Ken Levine on vocal protagonists and the use of silence in Bioshock Infinite

Bioshock Infinite - Elizabeth

Without giving too much away, a key twist in the original BioShock story is to do with your character being completely mute throughout the game. It was an interesting twist on Gordon Freeman-like character design, and a comment on the game's key themes of determinism versus free will.

In BioShock Infinite, the protagonist - Booker DeWitt - will be able to speak. In an interview with IGN , its creator Ken Levine explained the decision. “How do you go back and say okay, well you're that kind of character again after you already had that discussion with the gamer?” asked Levine. “Our response to it was, let's really place you firmly in the world this time. Let's give you a story, let's give you a character to develop a personal story...You're very active, your story is very active, Elizabeth's story is very active.”
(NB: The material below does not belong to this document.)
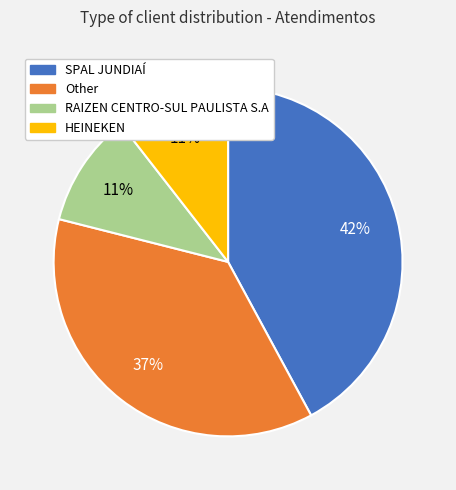

Is SPAL JUNDIAÍ the majority of the pie?

No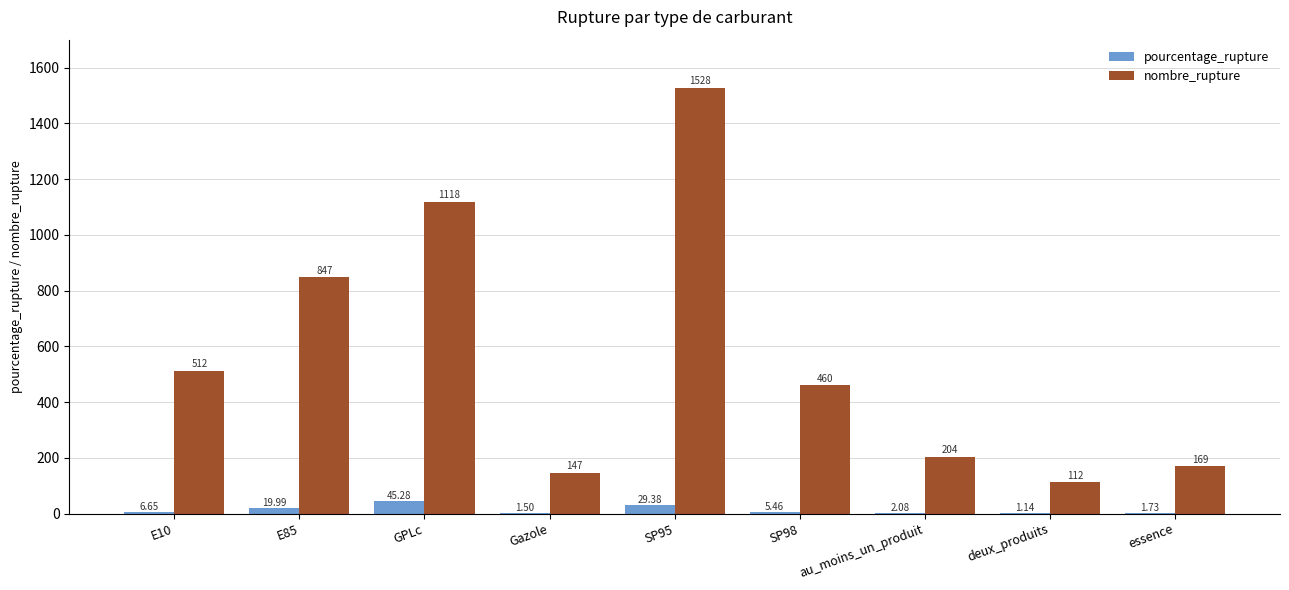

What is the sum of the nombre_rupture values at au_moins_un_produit and deux_produits?

316.0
Although the protagonist may have found his vocal chords, Levine still values the use of silence in the game. Core to the game is damsel-in-distress Elizabeth's relationship with Songbird, a strange mechanical bird that's served as her friend and warden, and is now pursuing Elizabeth and DeWitt through the airborne city of Columbia. But, as Levine says, Songbird will never utter a word.

“The nice thing about silence is it forces you to make very clear decisions about that character,” said Levine. “It forces you to make that character have very clear motivations because you can't [get] caught up in a ton of subtlety...It doesn't necessarily require words.”

Levine goes on to point out that visuals are more important than sounds in-game, because you generally tend to only hear a line of dialogue once, whereas images stay on screen for a lot longer. And the BioShock games have always been great at this visual storytelling - watch the original's intro without sound and you still get a fairly good idea of what's going on.

It's an interesting change to the franchise. Adding vocals to Isaac Clarke in Dead Space 2 was a vast improvement, and his character suddenly felt a lot more fleshed-out - so to speak. But the critical question is how the story's going to work in its inevitable twists without having a protagonist who gasps “OH MY GOD I REALLY WASN'T EXPECTING THAT DID YOU JUST SEE WHAT HAPPENED” all the time.